> _DATASET EXTRACT_:
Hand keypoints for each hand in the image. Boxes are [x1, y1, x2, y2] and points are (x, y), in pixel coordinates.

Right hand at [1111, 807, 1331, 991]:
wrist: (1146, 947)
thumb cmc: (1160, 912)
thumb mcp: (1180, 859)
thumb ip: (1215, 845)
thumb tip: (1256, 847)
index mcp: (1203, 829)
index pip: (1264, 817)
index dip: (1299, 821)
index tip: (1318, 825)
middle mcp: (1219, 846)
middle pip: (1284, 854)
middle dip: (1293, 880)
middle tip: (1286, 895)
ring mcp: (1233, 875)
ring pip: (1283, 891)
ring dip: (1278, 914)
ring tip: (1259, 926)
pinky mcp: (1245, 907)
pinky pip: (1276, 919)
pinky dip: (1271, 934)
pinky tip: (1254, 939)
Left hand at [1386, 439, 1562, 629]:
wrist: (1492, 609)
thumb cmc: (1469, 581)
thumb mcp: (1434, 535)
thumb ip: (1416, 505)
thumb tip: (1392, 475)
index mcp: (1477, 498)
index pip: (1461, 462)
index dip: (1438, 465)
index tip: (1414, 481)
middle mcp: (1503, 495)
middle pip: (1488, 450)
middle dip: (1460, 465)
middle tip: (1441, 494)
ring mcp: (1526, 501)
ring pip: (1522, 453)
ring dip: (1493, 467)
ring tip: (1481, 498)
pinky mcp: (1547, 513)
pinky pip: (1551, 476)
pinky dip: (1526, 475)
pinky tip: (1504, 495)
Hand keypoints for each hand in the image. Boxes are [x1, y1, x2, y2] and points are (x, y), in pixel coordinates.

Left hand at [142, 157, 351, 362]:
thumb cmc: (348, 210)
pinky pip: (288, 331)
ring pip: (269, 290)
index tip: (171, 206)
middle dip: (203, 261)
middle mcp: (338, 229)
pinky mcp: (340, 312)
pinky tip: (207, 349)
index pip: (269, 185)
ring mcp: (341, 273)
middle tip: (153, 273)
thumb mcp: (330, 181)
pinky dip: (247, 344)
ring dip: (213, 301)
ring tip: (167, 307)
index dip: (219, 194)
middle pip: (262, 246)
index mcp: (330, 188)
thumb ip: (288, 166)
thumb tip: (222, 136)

> _TASK DIRECTIONS_: Keep every word the same. Retype all the material.

> _RESPONSE BOX_:
Hand keypoints for each hand in the image. Boxes are [x1, y1, x2, y2] and points are (x, y), in pixel coordinates.

Right hand at [1111, 807, 1331, 991]:
wrist: (1146, 947)
thumb cmc: (1160, 912)
thumb mcp: (1180, 859)
thumb ip: (1215, 845)
thumb tip: (1256, 847)
index mcp: (1203, 829)
index pip: (1264, 817)
index dip: (1299, 821)
index tip: (1318, 825)
middle mcp: (1219, 846)
middle pip: (1284, 854)
middle dip: (1293, 880)
middle tip: (1286, 895)
ring mcp: (1233, 875)
ring pip: (1283, 891)
ring dip: (1278, 914)
ring tip: (1259, 926)
pinky mcp: (1245, 907)
pinky pip: (1276, 919)
pinky dip: (1271, 934)
pinky tip: (1254, 939)
Left hand at [1386, 439, 1562, 629]:
wrist: (1492, 609)
thumb cmc: (1469, 581)
thumb mcp: (1434, 535)
thumb ip: (1416, 505)
thumb tip: (1392, 475)
index mcp: (1477, 498)
index pip: (1461, 462)
index dip: (1438, 465)
index tip: (1414, 481)
middle mcp: (1503, 495)
middle pip: (1488, 450)
middle dip: (1460, 465)
middle tip: (1441, 494)
ring mcp: (1526, 501)
ring pip: (1522, 453)
ring dip: (1493, 467)
ring tip: (1481, 498)
pinky mcp: (1547, 513)
pinky pip: (1551, 476)
pinky dip: (1526, 475)
pinky tip: (1504, 495)
Hand keypoints for each hand in the image. Boxes are [x1, y1, x2, y2] and points are (x, y), in pixel coordinates.

Left hand at [142, 157, 351, 362]:
thumb cmc: (348, 210)
pinky pip: (288, 331)
ring pip: (269, 290)
index tip: (171, 206)
middle dip: (203, 261)
middle mcp: (338, 229)
pinky mcp: (340, 312)
pinky tip: (207, 349)
index pip: (269, 185)
ring mcp: (341, 273)
middle tip: (153, 273)
thumb mcp: (330, 181)
pinky dip: (247, 344)
ring dip: (213, 301)
ring tip: (167, 307)
index dip: (219, 194)
middle pip: (262, 246)
index mcp: (330, 188)
thumb ip: (288, 166)
thumb tip: (222, 136)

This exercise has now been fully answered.